** TEXT SHOWN **
= Beginning of Section =

There is, in my opinion, good sense in holding that the estoppel exists in the present case. It is clearly established in this State that findings in the Compensation Court may operate as an estoppel in a common law claim in this Court. It could not have been the intention of the legislature, in enacting s 14 as it did, to interfere with such a position or to achieve the result that GIO could not, standing in the shoes of its (insured) defendant, raise a similar estoppel. There appears no point in taking a different view of the effect of the provisions. No purpose will be served by doing so.

= End of Section =

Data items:
= Beginning of Section =

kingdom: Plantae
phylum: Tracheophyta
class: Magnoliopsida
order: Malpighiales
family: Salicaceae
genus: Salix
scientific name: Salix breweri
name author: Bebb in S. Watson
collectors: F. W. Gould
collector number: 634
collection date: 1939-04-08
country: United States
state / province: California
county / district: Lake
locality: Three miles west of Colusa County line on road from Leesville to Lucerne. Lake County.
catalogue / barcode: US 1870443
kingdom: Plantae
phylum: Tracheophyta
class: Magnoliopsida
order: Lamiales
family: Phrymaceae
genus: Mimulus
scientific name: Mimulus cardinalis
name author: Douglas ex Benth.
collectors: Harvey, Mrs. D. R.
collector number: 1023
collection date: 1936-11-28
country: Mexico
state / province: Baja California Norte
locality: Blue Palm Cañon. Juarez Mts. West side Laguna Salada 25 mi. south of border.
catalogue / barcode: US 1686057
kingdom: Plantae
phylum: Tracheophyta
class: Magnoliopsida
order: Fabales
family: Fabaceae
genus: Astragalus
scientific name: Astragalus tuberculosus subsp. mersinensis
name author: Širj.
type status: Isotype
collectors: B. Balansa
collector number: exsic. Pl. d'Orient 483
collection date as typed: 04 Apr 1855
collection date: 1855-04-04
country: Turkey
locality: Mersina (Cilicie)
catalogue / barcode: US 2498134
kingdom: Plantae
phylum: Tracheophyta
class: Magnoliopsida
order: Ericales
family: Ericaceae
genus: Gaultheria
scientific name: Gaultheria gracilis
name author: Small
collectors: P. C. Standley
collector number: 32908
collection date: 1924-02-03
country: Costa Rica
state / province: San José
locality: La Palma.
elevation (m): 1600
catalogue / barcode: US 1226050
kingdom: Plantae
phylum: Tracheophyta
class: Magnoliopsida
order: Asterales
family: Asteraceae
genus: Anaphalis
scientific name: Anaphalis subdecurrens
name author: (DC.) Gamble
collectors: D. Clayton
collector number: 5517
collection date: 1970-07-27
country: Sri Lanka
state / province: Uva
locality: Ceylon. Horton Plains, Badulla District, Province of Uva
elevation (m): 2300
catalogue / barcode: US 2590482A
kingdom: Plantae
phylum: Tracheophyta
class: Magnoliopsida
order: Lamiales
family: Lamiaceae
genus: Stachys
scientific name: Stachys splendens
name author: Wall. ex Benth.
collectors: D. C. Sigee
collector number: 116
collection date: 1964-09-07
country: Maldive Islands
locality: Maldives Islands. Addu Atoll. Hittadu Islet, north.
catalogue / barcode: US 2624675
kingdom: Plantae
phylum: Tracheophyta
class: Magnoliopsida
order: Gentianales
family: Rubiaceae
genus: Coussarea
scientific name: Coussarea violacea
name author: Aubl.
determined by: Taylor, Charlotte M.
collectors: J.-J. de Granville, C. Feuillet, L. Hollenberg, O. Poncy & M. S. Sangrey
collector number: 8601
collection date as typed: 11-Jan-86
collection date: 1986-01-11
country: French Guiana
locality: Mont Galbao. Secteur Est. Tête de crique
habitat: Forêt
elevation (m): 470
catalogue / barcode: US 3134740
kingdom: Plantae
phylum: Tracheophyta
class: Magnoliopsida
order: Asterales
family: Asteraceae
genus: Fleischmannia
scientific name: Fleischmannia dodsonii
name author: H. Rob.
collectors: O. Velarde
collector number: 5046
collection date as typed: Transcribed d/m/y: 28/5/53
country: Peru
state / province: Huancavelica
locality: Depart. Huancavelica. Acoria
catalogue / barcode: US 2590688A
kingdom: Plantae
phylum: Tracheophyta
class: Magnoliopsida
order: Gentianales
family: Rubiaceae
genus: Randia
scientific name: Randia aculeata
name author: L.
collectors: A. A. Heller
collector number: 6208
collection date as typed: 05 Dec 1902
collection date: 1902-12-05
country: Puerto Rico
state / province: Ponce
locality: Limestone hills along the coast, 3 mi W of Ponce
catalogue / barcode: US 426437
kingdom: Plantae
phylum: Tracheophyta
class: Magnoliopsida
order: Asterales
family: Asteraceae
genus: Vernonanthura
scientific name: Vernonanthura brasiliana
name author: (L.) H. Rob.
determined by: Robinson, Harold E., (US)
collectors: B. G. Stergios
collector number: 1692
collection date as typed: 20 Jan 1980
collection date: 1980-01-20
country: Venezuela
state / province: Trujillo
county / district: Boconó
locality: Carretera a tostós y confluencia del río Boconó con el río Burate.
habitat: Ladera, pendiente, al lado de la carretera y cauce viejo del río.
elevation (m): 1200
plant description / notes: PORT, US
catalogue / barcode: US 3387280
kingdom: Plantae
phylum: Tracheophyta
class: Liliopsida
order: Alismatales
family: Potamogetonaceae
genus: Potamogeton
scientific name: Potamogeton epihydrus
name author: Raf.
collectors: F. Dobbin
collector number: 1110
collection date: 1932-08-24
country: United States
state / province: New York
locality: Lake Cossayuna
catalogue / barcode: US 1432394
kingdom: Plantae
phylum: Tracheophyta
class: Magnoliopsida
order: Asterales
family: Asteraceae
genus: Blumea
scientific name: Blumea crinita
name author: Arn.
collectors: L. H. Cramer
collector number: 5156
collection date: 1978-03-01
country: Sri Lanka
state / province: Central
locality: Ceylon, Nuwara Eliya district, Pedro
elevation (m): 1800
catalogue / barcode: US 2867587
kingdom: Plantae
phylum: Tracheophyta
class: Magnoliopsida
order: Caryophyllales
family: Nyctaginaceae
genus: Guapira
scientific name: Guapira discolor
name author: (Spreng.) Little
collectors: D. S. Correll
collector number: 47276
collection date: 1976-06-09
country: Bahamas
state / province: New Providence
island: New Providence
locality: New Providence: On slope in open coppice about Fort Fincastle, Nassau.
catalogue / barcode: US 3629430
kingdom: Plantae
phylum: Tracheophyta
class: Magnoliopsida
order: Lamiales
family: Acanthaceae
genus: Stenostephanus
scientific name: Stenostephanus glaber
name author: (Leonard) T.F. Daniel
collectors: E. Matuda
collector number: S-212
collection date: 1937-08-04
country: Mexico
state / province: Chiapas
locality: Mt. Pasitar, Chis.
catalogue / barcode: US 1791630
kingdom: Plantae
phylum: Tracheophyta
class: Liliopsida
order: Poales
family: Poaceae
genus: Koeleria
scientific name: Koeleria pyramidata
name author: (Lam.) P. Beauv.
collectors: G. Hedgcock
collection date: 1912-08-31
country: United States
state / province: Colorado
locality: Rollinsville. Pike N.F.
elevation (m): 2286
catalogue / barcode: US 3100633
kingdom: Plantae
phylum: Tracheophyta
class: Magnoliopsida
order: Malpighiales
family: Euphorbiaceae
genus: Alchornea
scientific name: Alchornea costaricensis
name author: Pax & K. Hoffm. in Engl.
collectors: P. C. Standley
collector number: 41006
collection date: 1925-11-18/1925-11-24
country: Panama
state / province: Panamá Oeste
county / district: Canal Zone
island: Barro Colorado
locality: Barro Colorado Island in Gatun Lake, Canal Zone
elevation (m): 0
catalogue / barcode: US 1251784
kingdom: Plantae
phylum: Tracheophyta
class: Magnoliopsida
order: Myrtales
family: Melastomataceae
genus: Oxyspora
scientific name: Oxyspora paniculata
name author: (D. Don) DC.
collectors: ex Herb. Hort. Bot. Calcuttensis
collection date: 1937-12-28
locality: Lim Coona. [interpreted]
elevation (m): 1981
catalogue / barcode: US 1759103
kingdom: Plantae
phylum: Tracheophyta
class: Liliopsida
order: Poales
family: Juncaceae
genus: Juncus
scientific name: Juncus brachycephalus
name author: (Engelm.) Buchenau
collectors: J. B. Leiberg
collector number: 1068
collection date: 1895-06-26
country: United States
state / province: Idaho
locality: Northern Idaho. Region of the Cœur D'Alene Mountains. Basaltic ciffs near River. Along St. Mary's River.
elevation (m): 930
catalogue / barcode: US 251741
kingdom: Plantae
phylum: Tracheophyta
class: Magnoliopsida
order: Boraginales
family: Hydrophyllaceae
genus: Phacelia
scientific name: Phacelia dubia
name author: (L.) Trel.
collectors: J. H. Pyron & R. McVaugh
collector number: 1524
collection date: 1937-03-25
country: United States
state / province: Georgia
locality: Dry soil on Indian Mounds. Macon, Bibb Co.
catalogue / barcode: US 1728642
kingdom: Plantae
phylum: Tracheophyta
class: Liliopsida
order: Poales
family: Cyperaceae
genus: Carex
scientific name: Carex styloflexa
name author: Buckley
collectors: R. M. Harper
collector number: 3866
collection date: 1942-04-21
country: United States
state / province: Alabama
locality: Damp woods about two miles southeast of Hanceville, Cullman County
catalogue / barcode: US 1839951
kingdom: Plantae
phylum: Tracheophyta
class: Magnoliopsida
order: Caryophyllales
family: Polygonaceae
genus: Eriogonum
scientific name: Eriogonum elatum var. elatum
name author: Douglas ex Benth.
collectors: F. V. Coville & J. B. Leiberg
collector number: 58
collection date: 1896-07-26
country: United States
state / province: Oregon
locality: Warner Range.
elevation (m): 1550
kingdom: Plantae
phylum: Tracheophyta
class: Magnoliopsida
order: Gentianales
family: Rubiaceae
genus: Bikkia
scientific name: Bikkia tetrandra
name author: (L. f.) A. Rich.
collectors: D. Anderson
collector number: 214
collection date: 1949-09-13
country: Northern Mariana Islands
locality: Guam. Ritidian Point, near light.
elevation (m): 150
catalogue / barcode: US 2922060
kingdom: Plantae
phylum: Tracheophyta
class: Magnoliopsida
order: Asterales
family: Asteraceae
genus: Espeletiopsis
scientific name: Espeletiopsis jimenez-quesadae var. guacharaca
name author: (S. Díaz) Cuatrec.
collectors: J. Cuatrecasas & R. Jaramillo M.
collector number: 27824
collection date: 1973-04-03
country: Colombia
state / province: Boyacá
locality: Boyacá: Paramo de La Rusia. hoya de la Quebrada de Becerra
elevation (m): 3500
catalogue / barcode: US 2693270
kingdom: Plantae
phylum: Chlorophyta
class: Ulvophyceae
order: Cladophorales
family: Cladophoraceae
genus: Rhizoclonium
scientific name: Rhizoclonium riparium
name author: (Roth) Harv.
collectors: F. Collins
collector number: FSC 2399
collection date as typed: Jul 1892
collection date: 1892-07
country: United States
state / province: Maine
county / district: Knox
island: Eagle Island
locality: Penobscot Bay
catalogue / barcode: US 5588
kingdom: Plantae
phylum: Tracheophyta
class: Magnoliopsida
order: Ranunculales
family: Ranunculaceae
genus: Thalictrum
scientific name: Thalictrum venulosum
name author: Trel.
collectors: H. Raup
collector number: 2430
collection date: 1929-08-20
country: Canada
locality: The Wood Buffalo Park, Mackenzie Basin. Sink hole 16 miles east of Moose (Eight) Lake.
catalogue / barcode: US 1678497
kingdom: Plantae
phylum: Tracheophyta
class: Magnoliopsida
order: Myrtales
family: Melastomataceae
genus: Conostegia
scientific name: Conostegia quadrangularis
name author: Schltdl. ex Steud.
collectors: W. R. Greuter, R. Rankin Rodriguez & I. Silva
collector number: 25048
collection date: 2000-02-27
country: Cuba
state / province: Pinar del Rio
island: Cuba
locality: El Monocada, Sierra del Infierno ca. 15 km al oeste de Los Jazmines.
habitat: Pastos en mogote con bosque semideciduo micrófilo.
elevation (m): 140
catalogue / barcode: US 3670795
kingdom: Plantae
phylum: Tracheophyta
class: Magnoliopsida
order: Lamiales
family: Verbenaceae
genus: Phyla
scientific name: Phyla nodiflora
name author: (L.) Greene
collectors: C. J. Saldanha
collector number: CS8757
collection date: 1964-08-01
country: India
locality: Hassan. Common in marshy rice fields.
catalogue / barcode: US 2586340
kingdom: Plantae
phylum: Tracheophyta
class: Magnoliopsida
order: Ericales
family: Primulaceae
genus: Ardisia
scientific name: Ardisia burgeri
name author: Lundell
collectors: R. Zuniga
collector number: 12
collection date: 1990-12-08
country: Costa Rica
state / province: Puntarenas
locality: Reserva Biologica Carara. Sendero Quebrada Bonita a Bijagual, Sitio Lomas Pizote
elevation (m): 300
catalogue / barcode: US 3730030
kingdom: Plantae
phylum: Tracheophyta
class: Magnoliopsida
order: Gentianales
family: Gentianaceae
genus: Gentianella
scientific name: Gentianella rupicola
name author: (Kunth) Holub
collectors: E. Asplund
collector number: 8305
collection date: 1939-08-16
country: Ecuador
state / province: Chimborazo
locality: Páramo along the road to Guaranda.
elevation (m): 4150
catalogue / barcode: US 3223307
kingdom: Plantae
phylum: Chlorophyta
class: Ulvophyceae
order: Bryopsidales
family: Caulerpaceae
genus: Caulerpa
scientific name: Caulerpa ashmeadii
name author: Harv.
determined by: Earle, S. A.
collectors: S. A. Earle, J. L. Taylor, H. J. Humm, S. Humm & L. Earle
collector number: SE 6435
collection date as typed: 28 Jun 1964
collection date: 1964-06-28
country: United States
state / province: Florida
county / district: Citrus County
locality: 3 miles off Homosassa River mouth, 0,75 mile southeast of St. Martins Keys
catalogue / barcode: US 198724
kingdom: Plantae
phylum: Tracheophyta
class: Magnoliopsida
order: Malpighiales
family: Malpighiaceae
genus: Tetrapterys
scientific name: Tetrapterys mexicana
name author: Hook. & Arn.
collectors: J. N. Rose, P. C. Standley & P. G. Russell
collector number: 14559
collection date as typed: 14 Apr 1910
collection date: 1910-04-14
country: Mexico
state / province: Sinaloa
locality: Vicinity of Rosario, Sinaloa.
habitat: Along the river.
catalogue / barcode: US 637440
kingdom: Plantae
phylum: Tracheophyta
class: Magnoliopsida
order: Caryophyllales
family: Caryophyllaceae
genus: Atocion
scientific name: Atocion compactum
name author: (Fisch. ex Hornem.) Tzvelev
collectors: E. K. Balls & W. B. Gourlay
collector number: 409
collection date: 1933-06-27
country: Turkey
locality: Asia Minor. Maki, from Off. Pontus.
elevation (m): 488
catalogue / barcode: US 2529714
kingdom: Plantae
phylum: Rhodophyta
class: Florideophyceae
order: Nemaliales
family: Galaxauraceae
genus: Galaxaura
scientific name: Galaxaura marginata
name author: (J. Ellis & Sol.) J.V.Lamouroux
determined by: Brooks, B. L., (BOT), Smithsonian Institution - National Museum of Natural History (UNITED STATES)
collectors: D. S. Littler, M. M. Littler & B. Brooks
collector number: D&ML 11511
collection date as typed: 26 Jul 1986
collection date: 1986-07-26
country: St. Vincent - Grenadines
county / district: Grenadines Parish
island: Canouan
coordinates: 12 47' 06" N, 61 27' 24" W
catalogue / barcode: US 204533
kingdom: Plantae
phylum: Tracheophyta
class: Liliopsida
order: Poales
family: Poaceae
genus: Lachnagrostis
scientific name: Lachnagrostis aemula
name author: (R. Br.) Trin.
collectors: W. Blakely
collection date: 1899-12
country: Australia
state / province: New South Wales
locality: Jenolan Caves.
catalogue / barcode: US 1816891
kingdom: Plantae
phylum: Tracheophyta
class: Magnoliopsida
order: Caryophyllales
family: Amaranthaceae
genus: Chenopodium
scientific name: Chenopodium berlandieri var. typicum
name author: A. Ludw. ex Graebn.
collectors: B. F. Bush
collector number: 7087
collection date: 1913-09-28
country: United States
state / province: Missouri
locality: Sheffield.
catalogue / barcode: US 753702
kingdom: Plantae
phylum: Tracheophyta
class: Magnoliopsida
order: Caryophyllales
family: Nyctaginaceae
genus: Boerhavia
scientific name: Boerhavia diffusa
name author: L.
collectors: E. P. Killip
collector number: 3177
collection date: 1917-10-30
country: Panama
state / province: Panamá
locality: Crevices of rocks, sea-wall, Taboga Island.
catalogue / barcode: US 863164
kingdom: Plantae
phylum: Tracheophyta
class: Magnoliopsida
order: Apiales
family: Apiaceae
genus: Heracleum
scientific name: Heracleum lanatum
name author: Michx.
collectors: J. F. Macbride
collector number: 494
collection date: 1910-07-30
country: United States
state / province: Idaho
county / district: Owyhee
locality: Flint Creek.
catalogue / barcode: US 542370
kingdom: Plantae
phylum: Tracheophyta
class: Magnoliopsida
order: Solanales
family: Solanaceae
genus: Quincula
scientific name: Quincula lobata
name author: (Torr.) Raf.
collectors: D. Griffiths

= End of Section =

** WORK INSTRUCTION **
Please output the part of the text on estoppel that opens with the words containing "There is, in" and closes with "by doing so.", copied word for word.

** YOUR SOLUTION **
There is, in my opinion, good sense in holding that the estoppel exists in the present case. It is clearly established in this State that findings in the Compensation Court may operate as an estoppel in a common law claim in this Court. It could not have been the intention of the legislature, in enacting s 14 as it did, to interfere with such a position or to achieve the result that GIO could not, standing in the shoes of its (insured) defendant, raise a similar estoppel. There appears no point in taking a different view of the effect of the provisions. No purpose will be served by doing so.